[JURIST] The US Supreme Court [official website] granted certiorari in one new case [order list, PDF] on Monday. In Atlantic Marine Construction Co. v. United States District Court for the Western District of Texas [cert. petition, PDF; docket] the court will consider whether its decision in Stewart Organization, Inc. v. Ricoh Corp. [opinion] changed the standard for enforcement of clauses that designate an alternative federal forum, limiting review of such clauses to a discretionary, balancing-of-conveniences analysis under 28 USC § 1404(a) [text] and whether district courts should allocate the burdens of proof among parties seeking to enforce or to avoid a forum-selection clause. In the case, Atlantic Marine Construction [corporate website] contracted with J-Crew Management, Inc. on a construction project in Texas, providing a forum-selection clause in their agreement that disputes “shall be litigated in the Circuit Court for the City of Norfolk, Virginia, or the United States District Court for the Eastern District of Virginia, Norfolk Division.” The US Court of Appeals for the Fifth Circuit ruled [opinion] that the forum selection clause in the contract was proper, although advised the parties to petition for certiorari due to the murkiness of the issue. “Absent some compelling countervailing factor (something J-Crew does not even argue is present here), forum-selection clauses such as this one should be and should have been enforced by transfer or dismissal.”
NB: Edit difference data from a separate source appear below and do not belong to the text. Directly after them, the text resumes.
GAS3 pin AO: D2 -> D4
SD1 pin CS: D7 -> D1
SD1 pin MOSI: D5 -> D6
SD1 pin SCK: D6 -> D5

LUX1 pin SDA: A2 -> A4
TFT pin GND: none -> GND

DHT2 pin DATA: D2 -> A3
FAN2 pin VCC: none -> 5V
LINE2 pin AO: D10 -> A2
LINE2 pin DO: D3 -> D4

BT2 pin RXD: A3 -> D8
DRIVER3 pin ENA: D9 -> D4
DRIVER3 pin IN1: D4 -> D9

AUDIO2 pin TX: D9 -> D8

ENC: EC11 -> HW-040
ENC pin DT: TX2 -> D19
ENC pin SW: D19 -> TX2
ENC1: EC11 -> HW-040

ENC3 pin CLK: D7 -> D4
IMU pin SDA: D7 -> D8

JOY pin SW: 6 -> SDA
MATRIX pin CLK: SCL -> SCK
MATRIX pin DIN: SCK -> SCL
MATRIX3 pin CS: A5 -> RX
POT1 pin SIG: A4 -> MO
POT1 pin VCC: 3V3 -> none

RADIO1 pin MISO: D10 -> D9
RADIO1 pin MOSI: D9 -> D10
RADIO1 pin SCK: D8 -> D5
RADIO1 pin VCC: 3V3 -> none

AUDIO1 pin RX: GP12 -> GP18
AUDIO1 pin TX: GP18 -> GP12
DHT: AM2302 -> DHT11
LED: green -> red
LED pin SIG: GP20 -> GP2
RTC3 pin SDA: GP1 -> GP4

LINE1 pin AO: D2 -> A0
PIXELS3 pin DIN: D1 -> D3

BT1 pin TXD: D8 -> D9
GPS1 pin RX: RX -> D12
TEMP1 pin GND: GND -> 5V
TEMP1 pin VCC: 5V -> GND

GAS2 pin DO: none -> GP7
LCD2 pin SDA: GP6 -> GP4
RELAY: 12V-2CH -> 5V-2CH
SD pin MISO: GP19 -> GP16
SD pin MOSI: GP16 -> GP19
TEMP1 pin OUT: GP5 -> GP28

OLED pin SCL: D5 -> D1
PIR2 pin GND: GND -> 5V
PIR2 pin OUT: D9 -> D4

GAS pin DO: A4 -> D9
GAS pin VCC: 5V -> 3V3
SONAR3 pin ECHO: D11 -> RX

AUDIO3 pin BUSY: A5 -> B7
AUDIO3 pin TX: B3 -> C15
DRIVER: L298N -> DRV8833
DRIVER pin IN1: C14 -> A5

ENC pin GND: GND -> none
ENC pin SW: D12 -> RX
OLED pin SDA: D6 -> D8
The court also issued a per curiam opinion [text, PDF] granting a summary reversal of a US Court of Appeals for the Ninth Circuit decision [opinion]. In Marshall v. Rodgers [docket], a defendant represented himself for most of his hearings on felony charges and then requested appointment of counsel to draft a motion after the trial. The California Court of Appeal “concluded that his history of vacillating between counseled and self-representation, the lack of support for his motion, his demonstrated competence in defending his case, and his insistence that he ‘c[ould] do the motion [him]self’ but ‘just need[ed] time to perfect it,’ justified the trial court’s denial of his post-trial request for counsel.” The US Court of Appeals for the Ninth Circuit found this violated the Sixth Amendment [text] right to counsel. The Supreme Court’s opinion refuted this, and stated that the Ninth Circuit made a ruling out of its own precedents, but not clearly established Federal law:
It is unnecessary for present purposes to judge the merits of these two approaches or determine what rule the Sixth Amendment in fact establishes for post waiver requests of appointment of counsel. All this case requires—and all the Court of Appeals was empowered to do under §2254(d)(1)—is to observe that, in light of the tension between the Sixth Amendment’s guarantee of “the right to counsel at all critical stages of the criminal process,”and its concurrent promise of “a constitutional right to proceed without counsel when [a criminal defendant] voluntarily and intelligently elects to do so,” it cannot be said that California’s approach is contrary to or an unreasonable application of the “general standard[s]” established by the Court’s assistance-of-counsel cases.
The court did not foreclose the possibility of hearing a similar case on the merits in the future.